** Problem **
Leaving out the pictures, return word for word the stretch of entries below from the line holding "At first, when" through the line holding "- **Data Storage**: RocksDB".

** Task material **
_ _ _ _

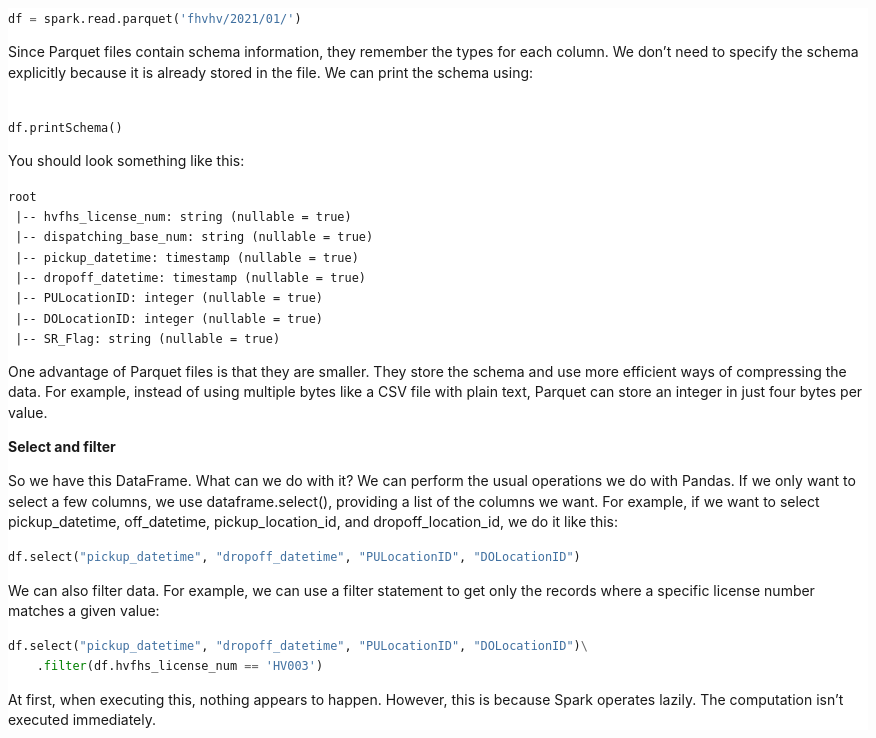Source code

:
 ```python
df = spark.read.parquet('fhvhv/2021/01/')
```

Since Parquet files contain schema information, they remember the types for each column. We don’t need to specify the schema 
explicitly because it is already stored in the file. We can print the schema using:

```python

df.printSchema()
```

You should look something like this:

```
root
 |-- hvfhs_license_num: string (nullable = true)
 |-- dispatching_base_num: string (nullable = true)
 |-- pickup_datetime: timestamp (nullable = true)
 |-- dropoff_datetime: timestamp (nullable = true)
 |-- PULocationID: integer (nullable = true)
 |-- DOLocationID: integer (nullable = true)
 |-- SR_Flag: string (nullable = true)
``` 

One advantage of Parquet files is that they are smaller. They store the schema and use more efficient 
ways of compressing the data. For example, instead of using multiple bytes like a CSV file with plain
text, Parquet can store an integer in just four bytes per value.

**Select and filter**

So we have this DataFrame. What can we do with it? We can perform the usual operations we do with Pandas.
If we only want to select a few columns, we use dataframe.select(), providing a list of the columns we 
want. For example, if we want to select pickup_datetime, off_datetime, pickup_location_id, and 
dropoff_location_id, we do it like this:

```python
df.select("pickup_datetime", "dropoff_datetime", "PULocationID", "DOLocationID")

```

We can also filter data. For example, we can use a filter statement to get only the records where a 
specific license number matches a given value:

```python
df.select("pickup_datetime", "dropoff_datetime", "PULocationID", "DOLocationID")\
    .filter(df.hvfhs_license_num == 'HV003')

```

At first, when executing this, nothing appears to happen. However, this is because Spark operates 
lazily. The computation isn’t executed immediately.
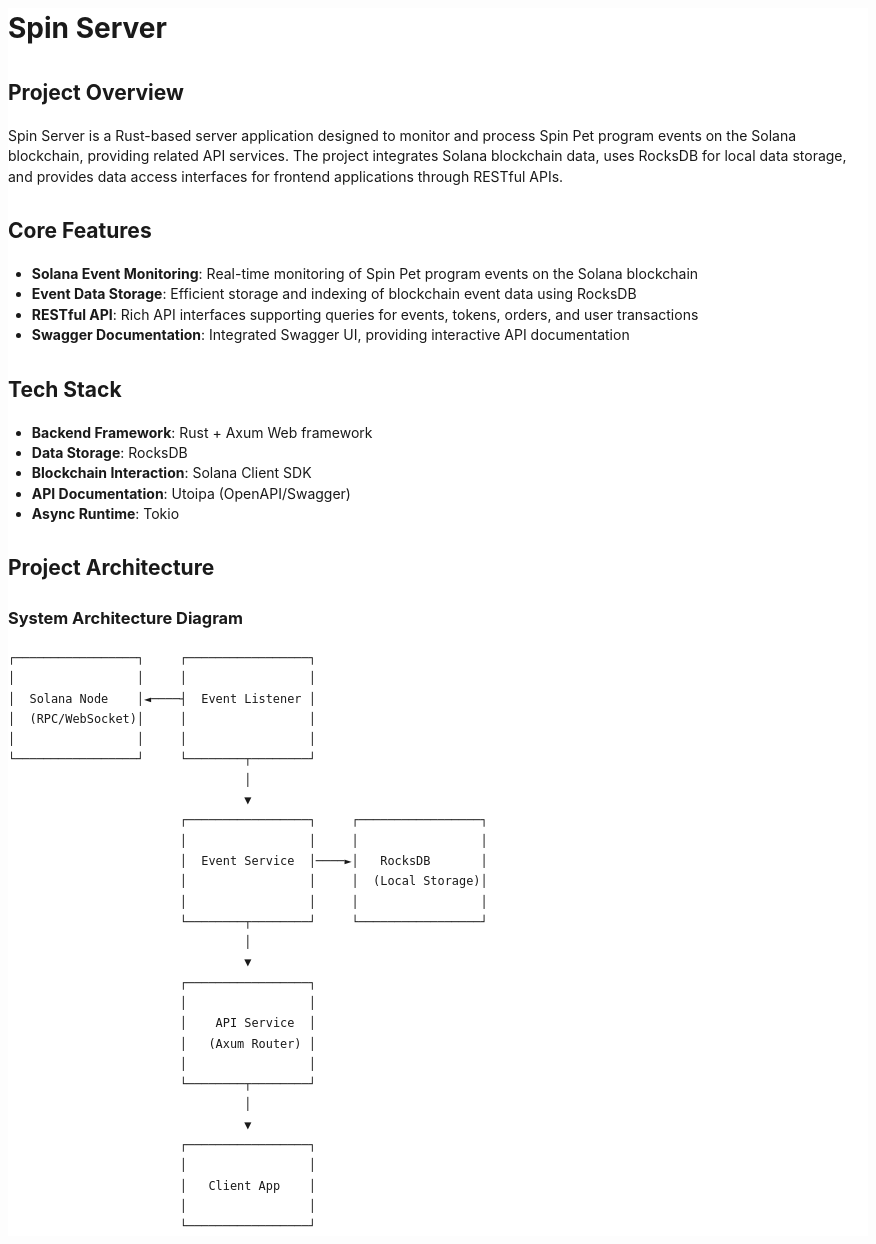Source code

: # Spin Server

## Project Overview

Spin Server is a Rust-based server application designed to monitor and process Spin Pet program events on the Solana blockchain, providing related API services. The project integrates Solana blockchain data, uses RocksDB for local data storage, and provides data access interfaces for frontend applications through RESTful APIs.

## Core Features 

- **Solana Event Monitoring**: Real-time monitoring of Spin Pet program events on the Solana blockchain
- **Event Data Storage**: Efficient storage and indexing of blockchain event data using RocksDB
- **RESTful API**: Rich API interfaces supporting queries for events, tokens, orders, and user transactions
- **Swagger Documentation**: Integrated Swagger UI, providing interactive API documentation

## Tech Stack

- **Backend Framework**: Rust + Axum Web framework
- **Data Storage**: RocksDB
- **Blockchain Interaction**: Solana Client SDK
- **API Documentation**: Utoipa (OpenAPI/Swagger)
- **Async Runtime**: Tokio

## Project Architecture

### System Architecture Diagram

```
┌─────────────────┐     ┌─────────────────┐
│                 │     │                 │
│  Solana Node    │◄────┤  Event Listener │
│  (RPC/WebSocket)│     │                 │
│                 │     │                 │
└─────────────────┘     └────────┬────────┘
                                 │
                                 ▼
                        ┌─────────────────┐     ┌─────────────────┐
                        │                 │     │                 │
                        │  Event Service  │────►│   RocksDB       │
                        │                 │     │  (Local Storage)│
                        │                 │     │                 │
                        └────────┬────────┘     └─────────────────┘
                                 │
                                 ▼
                        ┌─────────────────┐
                        │                 │
                        │    API Service  │
                        │   (Axum Router) │
                        │                 │
                        └────────┬────────┘
                                 │
                                 ▼
                        ┌─────────────────┐
                        │                 │
                        │   Client App    │
                        │                 │
                        └─────────────────┘
```
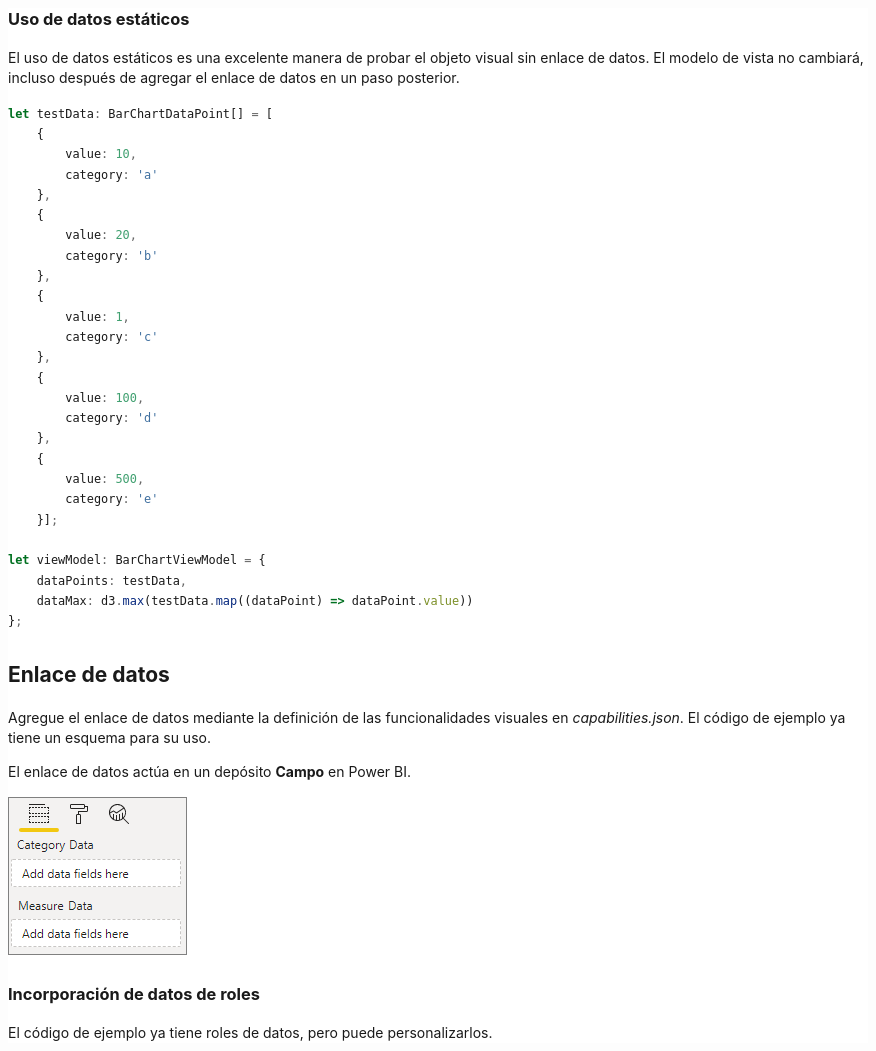 ### <a name="use-static-data"></a>Uso de datos estáticos

El uso de datos estáticos es una excelente manera de probar el objeto visual sin enlace de datos. El modelo de vista no cambiará, incluso después de agregar el enlace de datos en un paso posterior.

```typescript
let testData: BarChartDataPoint[] = [
    {
        value: 10,
        category: 'a'
    },
    {
        value: 20,
        category: 'b'
    },
    {
        value: 1,
        category: 'c'
    },
    {
        value: 100,
        category: 'd'
    },
    {
        value: 500,
        category: 'e'
    }];

let viewModel: BarChartViewModel = {
    dataPoints: testData,
    dataMax: d3.max(testData.map((dataPoint) => dataPoint.value))
};
```

## <a name="data-binding"></a>Enlace de datos 
Agregue el enlace de datos mediante la definición de las funcionalidades visuales en *capabilities.json*. El código de ejemplo ya tiene un esquema para su uso.

El enlace de datos actúa en un depósito **Campo** en Power BI.

![Enlace de datos en un depósito Campo](./media/create-bar-chart/data-binding.png)

### <a name="add-data-roles"></a>Incorporación de datos de roles
El código de ejemplo ya tiene roles de datos, pero puede personalizarlos.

_ _ _ _

** Task answer **
At first, when executing this, nothing appears to happen. However, this is because Spark operates 
lazily. The computation isn’t executed immediately.
Source code

: # Spin Server

## Project Overview

Spin Server is a Rust-based server application designed to monitor and process Spin Pet program events on the Solana blockchain, providing related API services. The project integrates Solana blockchain data, uses RocksDB for local data storage, and provides data access interfaces for frontend applications through RESTful APIs.

## Core Features 

- **Solana Event Monitoring**: Real-time monitoring of Spin Pet program events on the Solana blockchain
- **Event Data Storage**: Efficient storage and indexing of blockchain event data using RocksDB
- **RESTful API**: Rich API interfaces supporting queries for events, tokens, orders, and user transactions
- **Swagger Documentation**: Integrated Swagger UI, providing interactive API documentation

## Tech Stack

- **Backend Framework**: Rust + Axum Web framework
- **Data Storage**: RocksDB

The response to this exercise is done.